Alguien te habita que nada tiene que ver contigo.
Y no se trata del inconsciente de Freud ni el alma colectiva de Carl G. Jung.
Algunas noches de insomnio o en otras las que te despiertas empapado en sudor,
tienes la convicción de que has estado a punto de descubrirlo, pero al volver a
dormirte te sumerges de nuevo en el desconocimiento, que de alguna manera se va
haciendo el núcleo de tu verdadero ser.
No se trata tampoco del alma cristiana, que al
parecer recorre nuestras venas y nuestro sistema nervioso como un hilo de plata
sutilísimo inventado por lo profetas y surgido de la nada. Ni se trata de un
espíritu descendido desde lo alto como las llamas de la sabiduría descendieron
hace dos mil años sobre las cabezas de los apóstoles en Pentecostés.

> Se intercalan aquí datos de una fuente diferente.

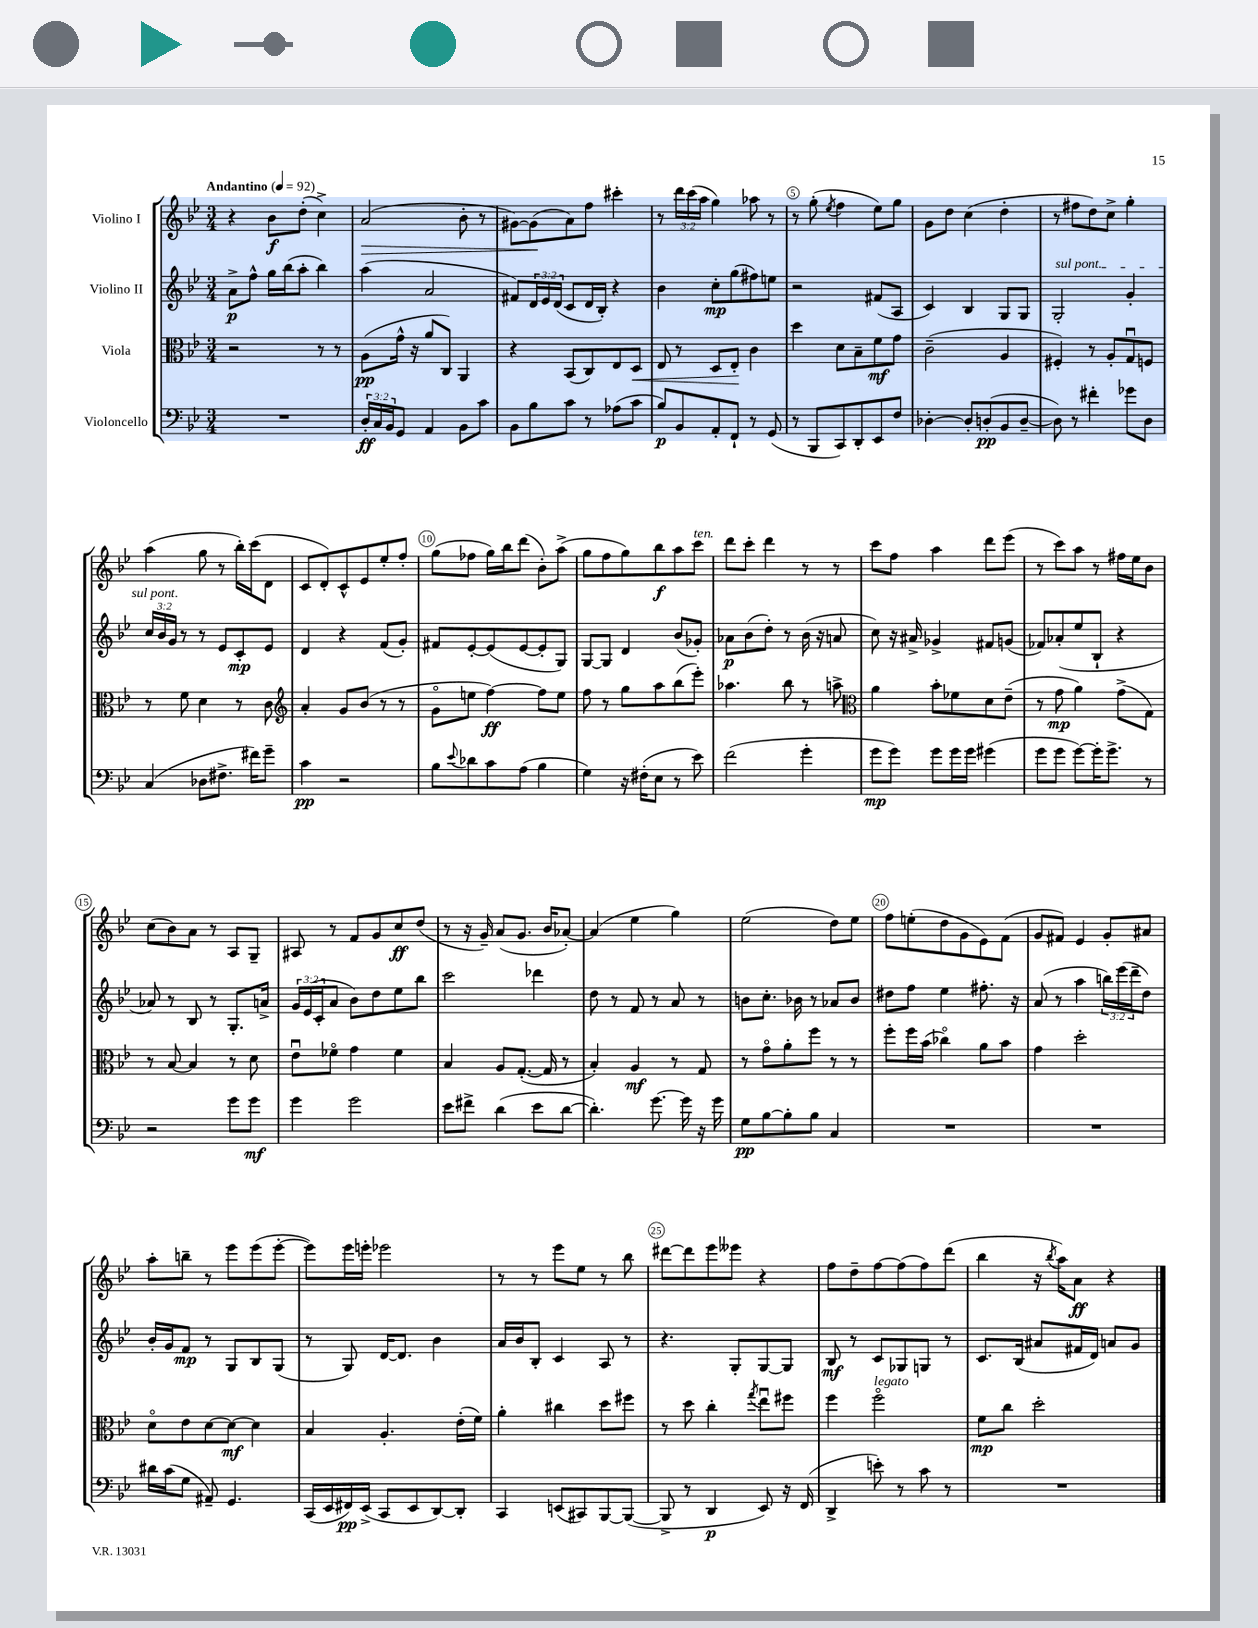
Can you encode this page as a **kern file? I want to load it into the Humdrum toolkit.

**kern	**kern	**kern	**kern
*staff4	*staff3	*staff2	*staff1
*clefF4	*clefC3	*clefG2	*clefG2
*k[b-e-]	*k[b-e-]	*k[b-e-]	*k[b-e-]
*M3/4	*M3/4	*M3/4	*M3/4
*MM92	*MM92	*MM92	*MM92
2.r	2r	8a^	4r
.	.	8ff^^	.
.	.	16gg	8b-
.	.	(16bb-	.
.	.	8aa'	(8dd'
.	8r	4bb-)	4cc^)
.	8r	.	.
=	=	=	=
24D'	(8A	(4aa	(2a
24C	.	.	.
24BB-	.	.	.
8GG	16g^^	.	.
.	16r	.	.
4AA	8a	2a	.
.	8C)	.	.
8BB-	4AA	.	8b-'
8c	.	.	8r
=	=	=	=
8BB-	4r	8f#)	[8g#)
8B-	.	24d	(8g#]
.	.	24e-	.
.	.	(24d	.
8c	(8BB-	8c	8a)
8r	8C)	16d	8ff
.	.	16B-')	.
(8A-	8E-	4r	4ccc#'
8c	8D	.	.
=	=	=	=
8B-)	8E-	4b-	8r
8BB-	8r	.	24ddd
.	.	.	(24ccc
.	.	.	24aa
8AA'	8D	8cc'	4gg)
8FF`	8E-'	(8gg	.
8r	4c	8ff#)	8aa-
(8GG	.	8ee	8r
=	=	=	=
8r	4dd	2r	8r
8BBB-	.	.	(8gg'
.	.	.	8qee-
8CC)	8d	.	4ff
8DD'	8B-~	.	.
8EE-	8f	(8f#	8ee-)
8F	8g	8A	8gg
=	=	=	=
[4D-'	(2c~	4c)	8g
.	.	.	8dd
8D-']	.	4B-	(4cc
(8D'	.	.	.
8BB-	4A	8G	4dd'
[8D~	.	8G	.
=	=	=	=
8D])	4F#')	2G'	8r
8r	.	.	8ff#
4f#'	8r	.	8dd)
.	8A'	.	8cc^
8g-	8Gu	4g'	4gg'
8D	8F	.	.
=	=	=	=
(4C	8r	24cc	(4aa
.	.	24b-	.
.	.	24g	.
.	8f	8r	.
8D-	4d	8r	8gg
8.F#^	.	8e-	8r
.	8r	8c'	16bb-')
16f#)	.	.	(16ccc
8g~	8c	8e-	8d
=	=	=	=
*	*clefG2	*	*
4c	4a'	4d	8c
.	.	.	8d')
2r	8g	4r	8c^^
.	(8b-	.	8e-
.	8r	(8f	8ee-'
.	8r	8g')	8ff'
=	=	=	=
8B-	8go	8f#	(8gg
8qqe-	.	.	.
8d-	8ee	[8e-'	8ff-
8c	[4ff)	(8e-]	16gg)
.	.	.	16bb-
(8A	.	[8e-	(8ddd
4B-	8ff]	8e-']	8b-')
.	8ee	8G)	(8aa^
=	=	=	=
4G)	8ff	[8G	8gg
.	8r	8G]	8ff
16r	8gg	4d	8gg)
(16F#'	.	.	.
8E-	8aa	.	8bb-
8r	(8bb-	(8b-	8aa
8e-)	8eee-')	8g-')	8ccc
=	=	=	=
(2f	4.aa-	8a-	8ddd
.	.	(8b-	8ccc'
.	.	8dd')	4ddd
.	8bb-	8r	.
4g'	8r	(16b-	8r
.	.	16r	.
.	8aa^	8a	8r
=	=	=	=
*	*clefC3	*	*
8g	4a	8cc)	8ccc
8g)	.	16r	8ff
.	.	16a#^	.
8g	8b-'	4g-^	4aa
16g	8f-	.	.
16g	.	.	.
(4g#	8d	8f#	8ddd
.	(8e-~	(8g	(8eee-
=	=	=	=
8g	8r	8f-)	8r
8g	8g	(8a-'	8ccc)
[8g)	4a)	8ee-	8aa
16g']	.	8B-`	8r
8.g^	.	.	.
.	(8g^	4r	16ff#
.	.	.	16ee-
8r	8G)	.	8b-
=	=	=	=
2r	8r	8a-)	(8cc
.	[8B-	8r	8b-)
.	4B-]	8B-	8a
.	.	8r	8r
8g	8r	8.G'	8A
8g	8d	.	8G~
.	.	16a^	.
=	=	=	=
4g	8e-u	24g	8A#
.	.	(24e-	.
.	.	24c'	.
.	8f-o	8a	8r
2g	4g	8b-)	8f
.	.	8dd	8g
.	4f-	8ee-	8cc
.	.	8bb-	(8dd
=	=	=	=
8e-	4B-	2ccc	8r
8f#^	.	.	16r
.	.	.	16g~)
(4d	8A	.	(8a
.	([8.G'	.	8.g
8e-	.	4ddd-	.
.	16G]	.	16b-
[8d	8r	.	[8a-')
=	=	=	=
4.d'])	4B-')	8dd	(4a-]
.	.	8r	.
.	4A	8f	4ee-
[8.g	.	8r	.
.	8r	8a	4gg)
16g]	.	.	.
16r	8G	8r	.
16g	.	.	.
=	=	=	=
8G	8r	8b	(2ee-
[8B-	8go	8.cc'	.
8B-']	8a'	.	.
.	.	16b-	.
8B-	8ff	8r	.
4C	8r	8a-	8dd)
.	8r	8b-	8ee-
=	=	=	=
2.r	8ff'	8dd#	8ff
.	16ff	8ff	(8ee'
.	(16b-	.	.
.	4cc-o)	4ee-	8dd
.	.	.	8g
.	8a	8.ff#'	8e-)
.	8b-	.	(8f
.	.	16r	.
=	=	=	=
2.r	4g	(8a	8g
.	.	8r	8f#)
.	2dd'	4aa	4e-
.	.	24bb)	8g'
.	.	(24eee-	.
.	.	24ddd~	.
.	.	8dd)	8a#
=	=	=	=
16d#	8do	16b-'	8aa'
(16c	.	16g	.
8G	8e-	8f	8bb~
8AA#~)	[8d	8r	8r
4.GG	8d_	8G	8eee-
.	4d]	8B-	(8eee-
.	.	(8G	[8eee-'
=	=	=	=
(16CC	4B-	8r	8eee-])
16EE-	.	.	.
16FF#)	.	8G)	16eee-
(16EE-^	.	.	16eee'
8CC	4.A'	[16d	2eee-
.	.	8.d]	.
8EE-	.	.	.
[8DD)	.	4b-	.
8DD']	(16e-'	.	.
.	16f)	.	.
=	=	=	=
4CC	4a'	16a	8r
.	.	16b-	.
.	.	8B-'	8r
(8EE	4cc#	4c	8eee-
8CC#)	.	.	8ee-
[8BBB-	8dd	8A	8r
(8BBB-_	8ff#	8r	8bb-
=	=	=	=
8BBB-^]	8r	4.r	[8ddd#
8r	8dd	.	8ddd#]
4DD	4cc'	.	8eee-
.	.	8G'	8eee--
.	8qgg	.	.
8EE-)	8ee-u	[8G	4r
16r	8ff#	8G]	.
(16FF	.	.	.
=	=	=	=
4DD^	4ff	8B-	8ff
.	.	8r	8dd~
8e')	2ffo	8c	[8ff
8r	.	8G-	(8ff]
8c	.	8G	8ff)
8r	.	8r	(8ddd
=	=	=	=
2.r	8f	8.c	4bb-
.	8cc	.	.
.	.	(16B-	.
.	2dd'	8a#	16r
.	.	.	8qbb-
.	.	.	16aa)
.	.	16f#	8a
.	.	16d)	.
.	.	8a	4r
.	.	8g	.
==	==	==	==
*-	*-	*-	*-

Nada sabes ni nada lograrás saber de ello por
mucho que te impliques en un psicoanálisis freudiano ortodoxo, o acabes
interpretando en clave esotérica las enseñanzas de la Torá, la Biblia, el
Corán, los Upanishad o el Kalevala, cualquiera de esas fantasías creadas por el
hombre para dar un sentido superior a su existencia.
Porque eso que te habita no está dentro de ti ni
dentro de tu mente, suponiendo que esta no esté ya comprendida de alguna manera
en tu cerebro. De hecho, pobre ignorante, nada te habita, y esa sería con mucha
suerte la a la conclusión que llegarías si fueras lo suficientemente humilde.
Quizás seas tú el minúsculo habitante de algo muy superior que no se molestará
en conocerte. Y no se trata de la mente de Dios tampoco, esa imaginería a la
que recurren algunos científicos que pretenden ser leídos por los creyentes.
Quien sabe si solo se trata de un vago temblor cualquier día en cualquier lugar
de tu lamentable cuerpo. O un mínimo insecto que apartas con un simple manotazo
una arrebatadora tarde de verano cuando todo te parece aún posible, y la poesía
crece lentamente en el corazón de los búfalos.